Supongo que eso que dicen, que para lo Bueno y para lo malo, que él siempre es algo que existe, que eso nunca se rompe, todas esas promeses, todos esos recuerdos quedaran conmigo por el resto de la vida. Pongo de mi parte, más que nadie, porque supongo... ¡Soy una persona fuerte! Sí, sí que lo soy. – Me miré al espejo y me sequé las lágrimas con el rímel corrido por la cara. Intentaba sonreír pero se me hace imposible. Sé que me faltaba él, ¿y qué? Cuando él ni siquiera estaba en mi vida yo seguí feliz, sin saber de su existencia y ahora... 5 MESES. 5 PUTOS MESES para que ahora...
Pero algo me quitó de mis pensamientos.
-¡Val ya estoy en casa!-Gritó desde abajo mi hermano mayor.

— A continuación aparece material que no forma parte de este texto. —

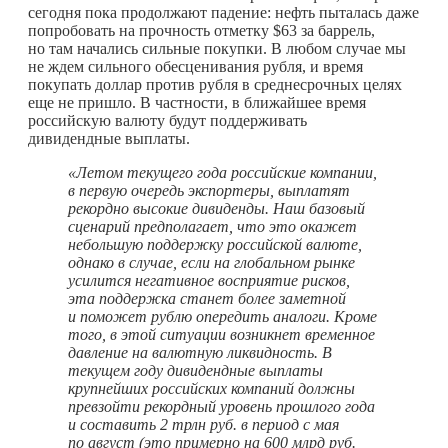
сегодня пока продолжают падение: нефть пыталась даже
попробовать на прочность отметку $63 за баррель,
но там начались сильные покупки. В любом случае мы
не ждем сильного обесценивания рубля, и время
покупать доллар против рубля в среднесрочных целях
еще не пришло. В частности, в ближайшее время
российскую валюту будут поддерживать
дивидендные выплаты.
«Летом текущего года российские компании,
в первую очередь экспортеры, выплатят
рекордно высокие дивиденды. Наш базовый
сценарий предполагает, что это окажет
небольшую поддержку российской валюте,
однако в случае, если на глобальном рынке
усилится негативное восприятие рисков,
эта поддержка станет более заметной
и поможет рублю опередить аналоги. Кроме
того, в этой ситуации возникнет временное
давление на валютную ликвидность. В
текущем году дивидендные выплаты
крупнейших российских компаний должны
превзойти рекордный уровень прошлого года
и составить 2 трлн руб. в период с мая
по август (это примерно на 600 млрд руб.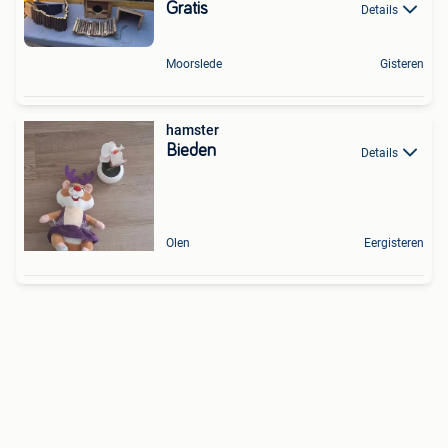
Gratis
Details
Moorslede
Gisteren
hamster
Bieden
Details
Olen
Eergisteren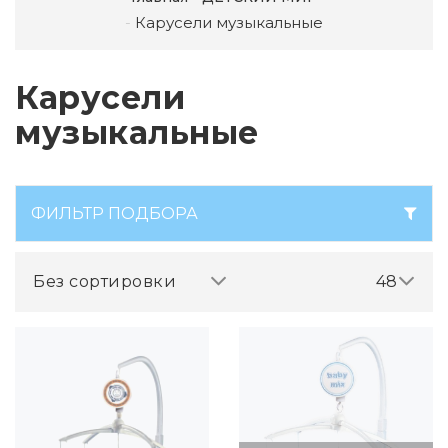
Карусели музыкальные
Карусели
музыкальные
ФИЛЬТР ПОДБОРА
Без сортировки
48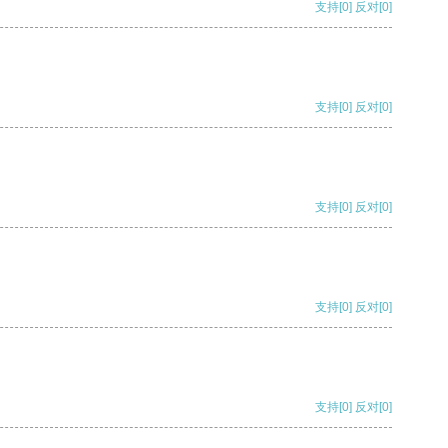
支持
[0]
反对
[0]
支持
[0]
反对
[0]
支持
[0]
反对
[0]
支持
[0]
反对
[0]
支持
[0]
反对
[0]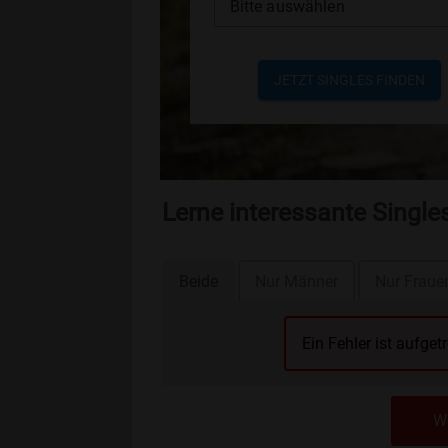
Bitte auswählen
JETZT SINGLES FINDEN
Lerne interessante Singl
Beide
Nur Männer
Nur Fraue
Ein Fehler ist aufget
We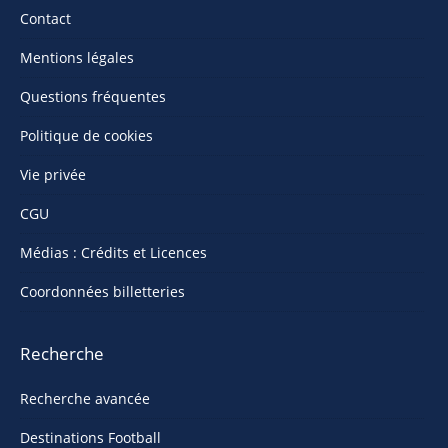
Contact
Mentions légales
Questions fréquentes
Politique de cookies
Vie privée
CGU
Médias : Crédits et Licences
Coordonnées billetteries
Recherche
Recherche avancée
Destinations Football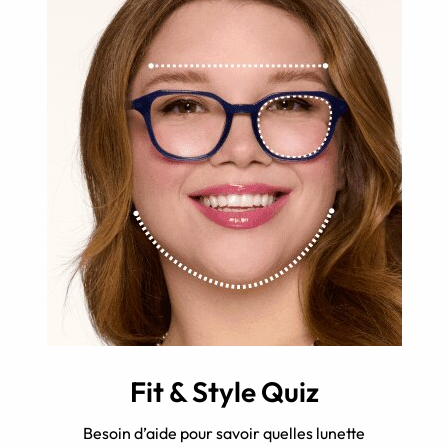
Fit & Style Quiz
Besoin d’aide pour savoir quelles lunette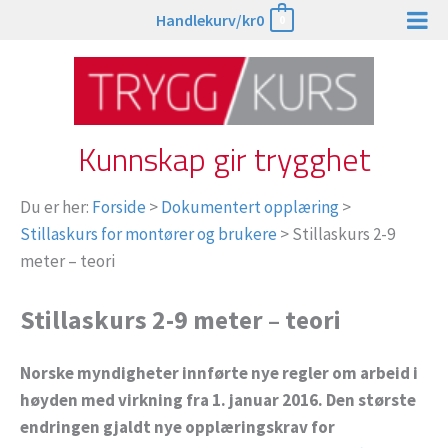
Hopp
Handlekurv/
kr
0
0
rett
til
innholdet
Kunnskap gir trygghet
Du er her:
Forside
>
Dokumentert opplæring
>
Stillaskurs for montører og brukere
>
Stillaskurs 2-9
meter – teori
Stillaskurs 2-9 meter – teori
Norske myndigheter innførte nye regler om arbeid i
høyden med virkning fra 1. januar 2016. Den største
endringen gjaldt nye opplæringskrav for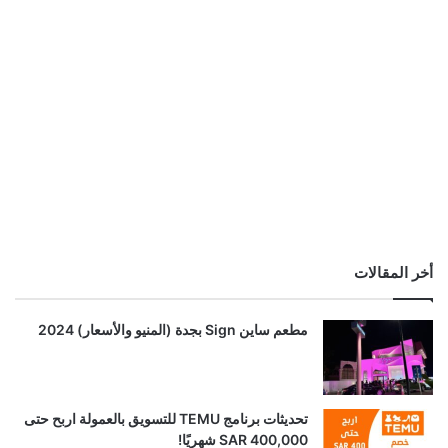
أخر المقالات
مطعم ساين Sign بجدة (المنيو والأسعار) 2024
تحديثات برنامج TEMU للتسويق بالعمولة اربح حتى
SAR 400,000 شهريًا!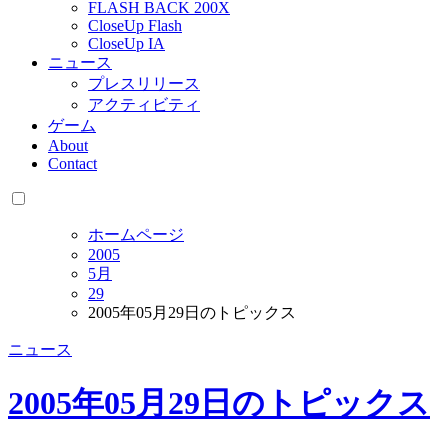
FLASH BACK 200X
CloseUp Flash
CloseUp IA
ニュース
プレスリリース
アクティビティ
ゲーム
About
Contact
ホームページ
2005
5月
29
2005年05月29日のトピックス
ニュース
2005年05月29日のトピックス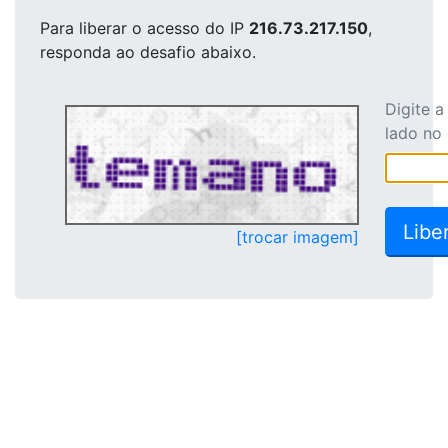
Para liberar o acesso
do IP
216.73.217.150
,
responda ao desafio abaixo.
Digite 
lado no
[trocar imagem]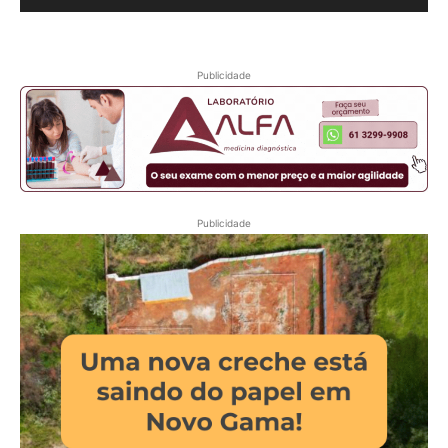
Publicidade
Publicidade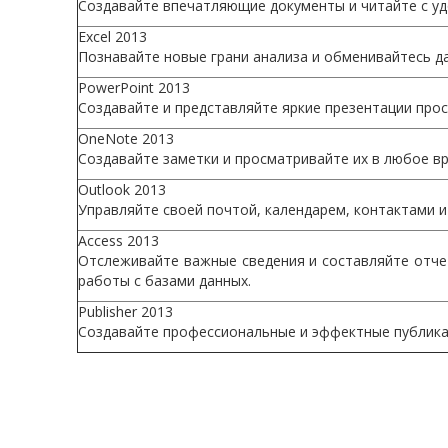
Создавайте впечатляющие документы и читайте с у
Excel 2013
Познавайте новые грани анализа и обменивайтесь д
PowerPoint 2013
Создавайте и представляйте яркие презентации прос
OneNote 2013
Создавайте заметки и просматривайте их в любое вр
Outlook 2013
Управляйте своей почтой, календарем, контактами и
Access 2013
Отслеживайте важные сведения и составляйте отч
работы с базами данных.
Publisher 2013
Создавайте профессиональные и эффектные публика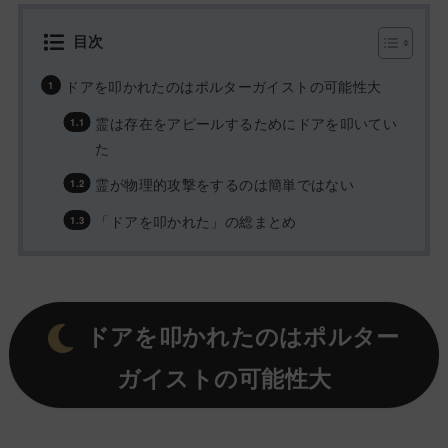
目次
ドアを叩かれたのはポルターガイストの可能性大
霊は存在をアピールするためにドアを叩いてい
た
霊が物理的攻撃をするのは簡単ではない
「ドアを叩かれた」の総まとめ
ドアを叩かれたのはポルター
ガイストの可能性大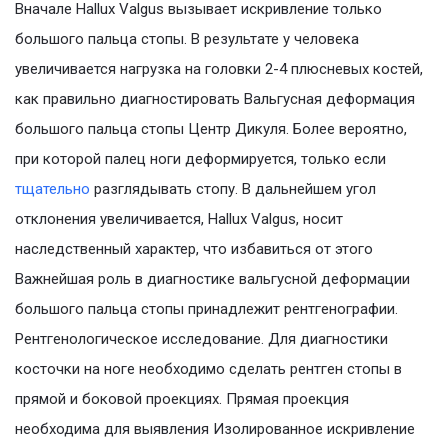
Вначале Hallux Valgus вызывает искривление только
большого пальца стопы. В результате у человека
увеличивается нагрузка на головки 2-4 плюсневых костей,
как правильно диагностировать Вальгусная деформация
большого пальца стопы Центр Дикуля. Более вероятно,
при которой палец ноги деформируется, только если
тщательно
разглядывать стопу. В дальнейшем угол
отклонения увеличивается, Hallux Valgus, носит
наследственный характер, что избавиться от этого
Важнейшая роль в диагностике вальгусной деформации
большого пальца стопы принадлежит рентгенографии.
Рентгенологическое исследование. Для диагностики
косточки на ноге необходимо сделать рентген стопы в
прямой и боковой проекциях. Прямая проекция
необходима для выявления Изолированное искривление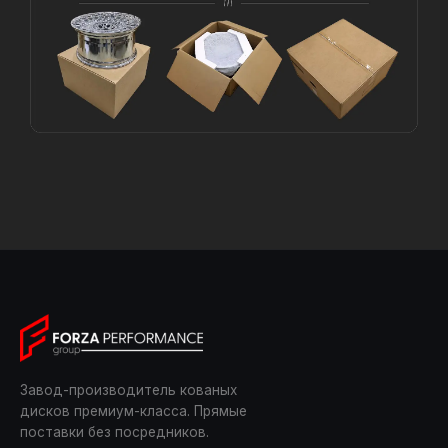
Завод-производитель кованых
дисков премиум-класса. Прямые
поставки без посредников.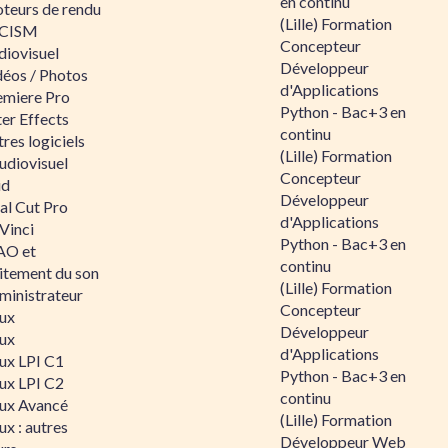
en continu
teurs de rendu
(Lille) Formation
CISM
Concepteur
diovisuel
Développeur
déos / Photos
d'Applications
emiere Pro
Python - Bac+3 en
er Effects
continu
res logiciels
(Lille) Formation
udiovisuel
Concepteur
id
Développeur
al Cut Pro
d'Applications
Vinci
Python - Bac+3 en
O et
continu
aitement du son
(Lille) Formation
ministrateur
Concepteur
nux
Développeur
nux
d'Applications
nux LPI C1
Python - Bac+3 en
nux LPI C2
continu
nux Avancé
(Lille) Formation
ux : autres
Développeur Web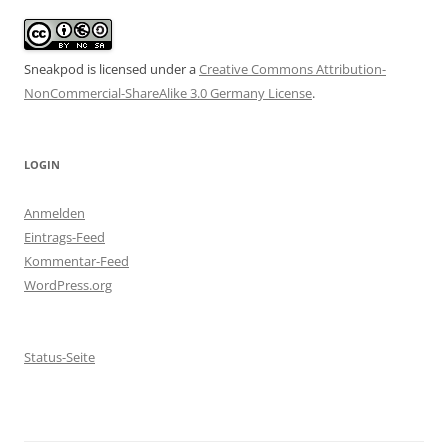
Sneakpod is licensed under a
Creative Commons Attribution-
NonCommercial-ShareAlike 3.0 Germany License
.
LOGIN
Anmelden
Eintrags-Feed
Kommentar-Feed
WordPress.org
Status-Seite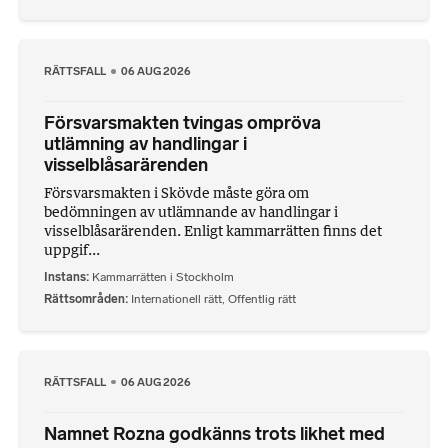
RÄTTSFALL
06 AUG 2026
Försvarsmakten tvingas ompröva
utlämning av handlingar i
visselblåsarärenden
Försvarsmakten i Skövde måste göra om
bedömningen av utlämnande av handlingar i
visselblåsarärenden. Enligt kammarrätten finns det
uppgif...
Instans
Kammarrätten i Stockholm
Rättsområden
Internationell rätt
,
Offentlig rätt
RÄTTSFALL
06 AUG 2026
Namnet Rozna godkänns trots likhet med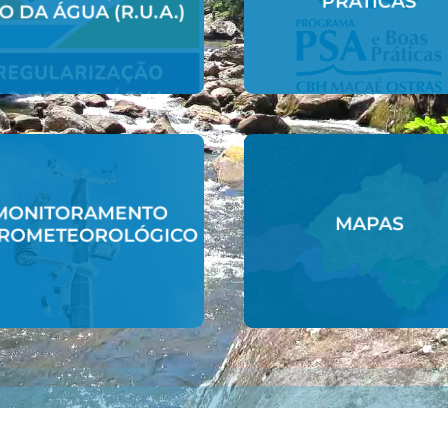
PRÁTICAS
PRÁTICAS
O DA ÁGUA (R.U.A.)
REGULARIZAÇÃO DO
PROGRAMA PSA E B
PROGRAMA DE
Acessar
MONITORAMENTO
Acessar
MAPAS
ROMETEOROLÓGICO
DROMETEOROLÓGICO
MAPAS
MONITORAMENTO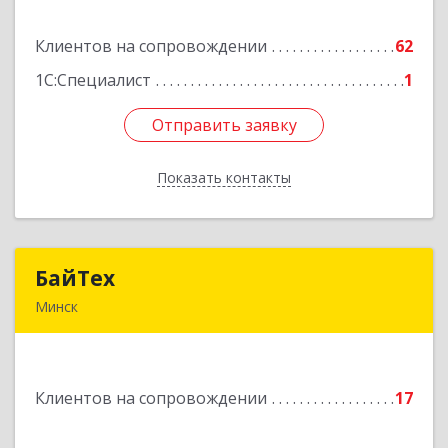
Клиентов на сопровождении
62
Подробнее
1С:Специалист
1
Отправить заявку
Отправить заявку
Показать контакты
Назад
БайТех
БайТех
Минск
220014, г. Минск, Республика Беларусь, ул.
Минина, 23а
Клиентов на сопровождении
17
Подробнее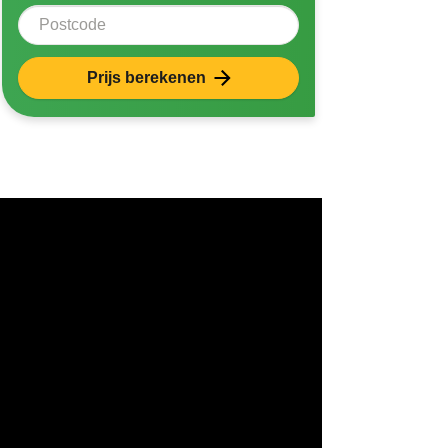
Postcode
Prijs berekenen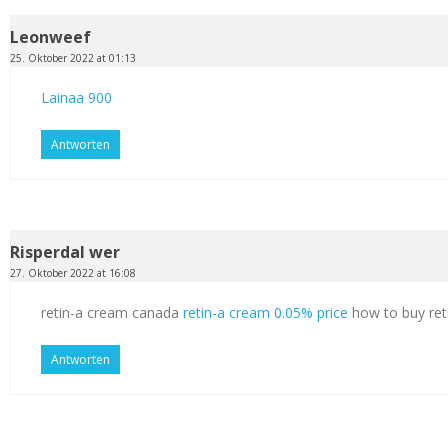
Leonweef
25. Oktober 2022 at 01:13
Lainaa 900
Antworten
Risperdal wer
27. Oktober 2022 at 16:08
retin-a cream canada
retin-a cream 0.05% price
how to buy ret
Antworten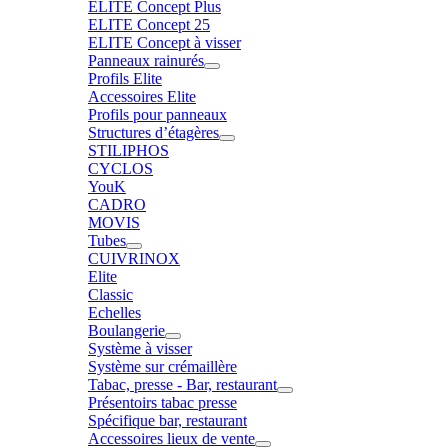
ELITE Concept Plus
ELITE Concept 25
ELITE Concept à visser
Panneaux rainurés
Profils Elite
Accessoires Elite
Profils pour panneaux
Structures d’étagères
STILIPHOS
CYCLOS
YouK
CADRO
MOVIS
Tubes
CUIVRINOX
Elite
Classic
Echelles
Boulangerie
Système à visser
Système sur crémaillère
Tabac, presse - Bar, restaurant
Présentoirs tabac presse
Spécifique bar, restaurant
Accessoires lieux de vente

-¡Mierda! Ha llegado muy pronto- Pensé.
No tenía previsto que llegará tan pronto a casa. Quería tener una tarde donde poder desahogarme llorando y sin que mis padres ni mi hermano se entremetieran en medio.
Lo sabían y sigo fatal desde entonces. Supongo que he cambiado. Bueno, todo ha cambiado.
-¿Valeria, sigues mal?- escuche una voz detrás mío.
No puede aguantar y eché a llorar por enésima vez, agarrada a los brazos de mi hermano Quique.
-Venga alegra esa cara, tengo buenas noticies para ti. Escucha:
Entonces el cogió una carta, de su mochila, la abrió poniéndome cara de misterioso, aunque esa simple tontería me hizo sacar una sonrisita.
Mmmmm si, esto aquí, voy al grano jaja,
Valeria Sánchez Alonso ha sido admitida en el instituto de teatro música y artes.
Eche un chillido al aire. Supongo que el vecino lo escuchó, ya que cinco minutos después se presentó en la puerta de casa alarmado.
Bajé y lo recibí:
-¡¿Que ha pasado Val?! ¿Estás bien?
-Sí, ahora sí.
-No lo entiendo...
-Pasa Alex.
Lo hice pasar. No tuve que indicarle como llegar a mi habitación ya que no era la primera vez que entraba en mi casa.
Alex y yo íbamos al mismo instituto, y a la misma clase y al saber que éramos vecinos, la confianza fluyó sola.
Subimos a mi cuarto donde mi hermano me abrazó por última vez, dejándome una palabra en mi odio.
-Val, sonríe.
Otra sonrisa. Como me conocía mi hermano. Nos llevamos unos 4 años, y aunque dicen que los hermanos siempre se pelean, Quique y yo somos una excepción.
-¿Val...? ¿Qué pasa?
-¡Me han aceptado para este curso en la escuela de teatro música y arte!
-¿ENSERIO? Me alegro mucho...- Se acercó a mí y me abrazo con fuerza, aun así yo sabía que no se alegraba mucho, ya que eso suponía dejar el instituto y alejarme de él.
-¿Y Bueno, cuando empiezas?
-Cuando empiece el curso supongo.
Seguimos hablando un poco sobre todo y después se tuvo que ir dejándome en la soledad una vez más. Se podría decir que tengo miedo a estar sola, a sentirme sola ya que echo de menos a él.
El verano pasaba muy rápido, y yo aún estaba afectada por lo que había pasado hace 5 meses. Y es que en algo acertaba la gente, el primer amor, nunca se olvida.